His jaw tightens again. There is a storm behind his eyes—one that is difficult to ignore and somehow out of reach. I want to reach out and hug him, but I worry that if I do, the conversation will wither out, and we need to have it. No matter how much I’m dreading this moment, we have to talk about it.
“When all of this returns to normal,” he says, “when I’m in rehab or back in Milan or wherever I end up, and you’re filming some major movie in LA…” His voice cracks slightly. “I don’t know what happens tous.”
My throat closes. “Oh.”
My answer is stupid, I know, but the truth is it’s difficult to put into words what is going on inside my chest right now. I knew this was coming. There is no going around it; no amount of pretending will change the fact that we have two completely different lives. With our jobs, having a relationship is difficult even when you live in the same country, but on two different continents? It’s a disaster in the making.

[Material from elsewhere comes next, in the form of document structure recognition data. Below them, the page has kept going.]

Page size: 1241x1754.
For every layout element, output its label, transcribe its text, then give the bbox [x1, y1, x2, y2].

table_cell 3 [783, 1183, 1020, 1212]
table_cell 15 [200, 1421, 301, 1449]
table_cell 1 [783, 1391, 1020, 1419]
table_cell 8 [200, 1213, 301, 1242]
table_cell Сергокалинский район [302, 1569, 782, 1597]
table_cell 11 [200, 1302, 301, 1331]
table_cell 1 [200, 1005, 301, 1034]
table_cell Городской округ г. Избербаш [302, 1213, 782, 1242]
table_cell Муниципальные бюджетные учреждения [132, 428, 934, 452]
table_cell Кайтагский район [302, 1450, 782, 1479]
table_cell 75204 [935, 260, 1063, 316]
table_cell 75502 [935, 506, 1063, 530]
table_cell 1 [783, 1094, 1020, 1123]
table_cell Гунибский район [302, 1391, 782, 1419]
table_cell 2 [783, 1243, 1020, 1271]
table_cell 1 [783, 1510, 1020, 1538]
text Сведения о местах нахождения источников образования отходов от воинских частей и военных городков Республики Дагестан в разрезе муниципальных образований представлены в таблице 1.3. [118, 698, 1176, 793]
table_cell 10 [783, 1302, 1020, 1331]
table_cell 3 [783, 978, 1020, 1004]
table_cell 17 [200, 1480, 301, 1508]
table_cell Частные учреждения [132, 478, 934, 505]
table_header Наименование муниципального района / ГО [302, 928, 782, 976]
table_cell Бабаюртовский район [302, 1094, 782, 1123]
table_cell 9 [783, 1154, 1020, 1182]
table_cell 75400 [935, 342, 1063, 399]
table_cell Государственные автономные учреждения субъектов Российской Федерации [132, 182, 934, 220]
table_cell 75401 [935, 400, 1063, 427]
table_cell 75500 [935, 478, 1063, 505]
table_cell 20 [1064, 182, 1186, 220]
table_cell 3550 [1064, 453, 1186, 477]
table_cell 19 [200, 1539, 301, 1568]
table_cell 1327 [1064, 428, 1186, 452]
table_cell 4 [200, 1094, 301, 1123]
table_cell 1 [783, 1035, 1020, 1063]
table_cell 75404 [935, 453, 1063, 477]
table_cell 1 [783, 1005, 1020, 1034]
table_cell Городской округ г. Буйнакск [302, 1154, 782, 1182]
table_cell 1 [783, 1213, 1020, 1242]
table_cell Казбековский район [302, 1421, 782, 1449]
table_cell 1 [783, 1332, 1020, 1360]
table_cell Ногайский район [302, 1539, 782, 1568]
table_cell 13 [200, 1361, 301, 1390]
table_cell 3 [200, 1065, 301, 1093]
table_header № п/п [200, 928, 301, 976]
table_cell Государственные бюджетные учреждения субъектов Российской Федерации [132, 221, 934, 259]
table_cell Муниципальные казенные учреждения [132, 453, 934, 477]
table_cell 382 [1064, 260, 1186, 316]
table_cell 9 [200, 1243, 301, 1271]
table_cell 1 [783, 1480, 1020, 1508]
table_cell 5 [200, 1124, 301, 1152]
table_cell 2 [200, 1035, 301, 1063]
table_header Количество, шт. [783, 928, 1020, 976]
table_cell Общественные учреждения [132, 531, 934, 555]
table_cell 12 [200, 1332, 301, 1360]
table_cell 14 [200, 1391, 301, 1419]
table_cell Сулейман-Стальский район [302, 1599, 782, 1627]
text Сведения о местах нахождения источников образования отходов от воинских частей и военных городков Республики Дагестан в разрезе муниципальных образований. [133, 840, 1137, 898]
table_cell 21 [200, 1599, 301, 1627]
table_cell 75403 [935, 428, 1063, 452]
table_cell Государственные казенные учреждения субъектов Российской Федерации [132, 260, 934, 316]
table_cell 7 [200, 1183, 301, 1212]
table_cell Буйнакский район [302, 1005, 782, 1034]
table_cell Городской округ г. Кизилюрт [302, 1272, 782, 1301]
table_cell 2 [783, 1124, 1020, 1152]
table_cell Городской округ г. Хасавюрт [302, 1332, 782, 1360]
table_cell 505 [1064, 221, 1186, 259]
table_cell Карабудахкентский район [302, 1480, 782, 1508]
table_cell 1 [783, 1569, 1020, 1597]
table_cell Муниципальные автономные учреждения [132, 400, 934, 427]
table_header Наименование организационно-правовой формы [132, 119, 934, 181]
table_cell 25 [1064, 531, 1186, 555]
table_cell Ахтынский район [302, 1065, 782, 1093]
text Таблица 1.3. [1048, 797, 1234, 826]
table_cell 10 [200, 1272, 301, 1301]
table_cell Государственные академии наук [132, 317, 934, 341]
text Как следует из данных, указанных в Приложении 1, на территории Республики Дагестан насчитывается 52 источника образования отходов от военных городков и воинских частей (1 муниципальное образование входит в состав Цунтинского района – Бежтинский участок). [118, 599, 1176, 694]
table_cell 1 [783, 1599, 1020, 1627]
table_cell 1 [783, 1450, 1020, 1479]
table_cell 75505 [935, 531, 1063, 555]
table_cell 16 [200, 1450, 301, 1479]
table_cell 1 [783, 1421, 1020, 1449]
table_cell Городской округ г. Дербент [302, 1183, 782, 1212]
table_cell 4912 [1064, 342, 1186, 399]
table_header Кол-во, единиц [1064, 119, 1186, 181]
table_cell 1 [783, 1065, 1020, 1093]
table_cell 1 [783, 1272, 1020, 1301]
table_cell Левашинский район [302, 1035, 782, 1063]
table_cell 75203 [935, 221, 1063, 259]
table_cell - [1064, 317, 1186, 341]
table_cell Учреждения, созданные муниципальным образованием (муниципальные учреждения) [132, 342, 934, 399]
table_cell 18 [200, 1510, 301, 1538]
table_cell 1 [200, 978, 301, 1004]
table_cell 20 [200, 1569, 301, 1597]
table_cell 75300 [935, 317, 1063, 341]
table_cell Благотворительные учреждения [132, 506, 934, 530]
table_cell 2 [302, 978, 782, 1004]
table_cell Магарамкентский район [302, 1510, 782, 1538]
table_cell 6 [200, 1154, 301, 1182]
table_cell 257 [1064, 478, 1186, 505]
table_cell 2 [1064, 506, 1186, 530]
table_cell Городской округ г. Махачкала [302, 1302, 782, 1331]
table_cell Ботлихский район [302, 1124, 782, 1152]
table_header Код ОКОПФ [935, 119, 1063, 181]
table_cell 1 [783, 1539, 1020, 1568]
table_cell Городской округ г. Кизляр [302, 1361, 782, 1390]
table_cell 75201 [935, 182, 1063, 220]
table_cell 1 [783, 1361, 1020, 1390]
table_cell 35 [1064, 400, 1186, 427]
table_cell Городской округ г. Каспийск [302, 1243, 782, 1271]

He looks up at me. “I feel like I’m drowning, Lena. I finally figured out what I want, for my career, for my body, but I have no idea what to do with my heart.”
I can feel the knot tightening in my throat, making it hard to breathe. No matter how many times I told myself this thing between us was temporary, my heart didn’t get the memo. It fell hard for the man sitting in front of me, making this moment even more bittersweet. I want my career, but I also want Michele, and even if we dream of having a long-distance relationship, reality tells us that we would both be miserable. It’s unfair to put us through this.